Search-based User Interest Modeling with Lifelong Sequential Behavior Data for Click-Through Rate Prediction

Rich user behavior data has been proven to be of great value for click-through rate prediction tasks, especially in industrial applications such as recommender systems and online advertising. Both industry and academy have paid much attention to this topic and propose different approaches to modeling with long sequential user behavior data. Among them, memory network based model MIMN proposed by Alibaba, achieves SOTA with the co-design of both learning algorithm and serving system. MIMN is the first industrial solution that can model sequential user behavior data with length scaling up to 1000. However, MIMN fails to precisely capture user interests given a specific candidate item when the length of user behavior sequence increases further, say, by 10 times or more. This challenge exists widely in previously proposed approaches. In this paper, we tackle this problem by designing a new modeling paradigm, which we name as Search-based Interest Model (SIM).
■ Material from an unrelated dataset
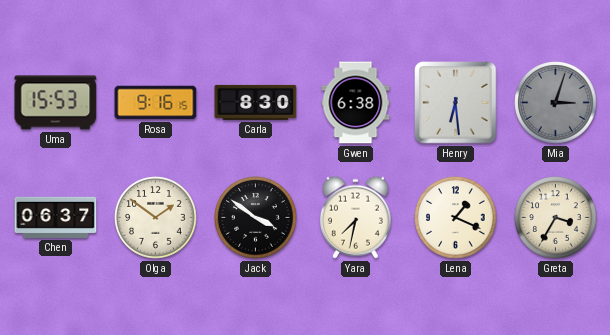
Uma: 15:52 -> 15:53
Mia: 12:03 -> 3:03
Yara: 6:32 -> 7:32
SIM extracts user interests with two cascaded search units: (i) General Search Unit acts as a general search from the raw and arbitrary long sequential behavior data, with query information from candidate item, and gets a Sub user Behavior Sequence which is relevant to candidate item; (ii) Exact Search Unit models the precise relationship between candidate item and SBS. This cascaded search paradigm enables SIM with a better ability to model lifelong sequential behavior data in both scalability and accuracy. Apart from the learning algorithm, we also introduce our hands-on experience on how to implement SIM in large scale industrial systems. Since 2019, SIM has been deployed in the display advertising system in Alibaba, bringing 7.1\% CTR and 4.4\% RPM lift, which is significant to the business. Serving the main traffic in our real system now, SIM models user behavior data with maximum length reaching up to 54000, pushing SOTA to 54x.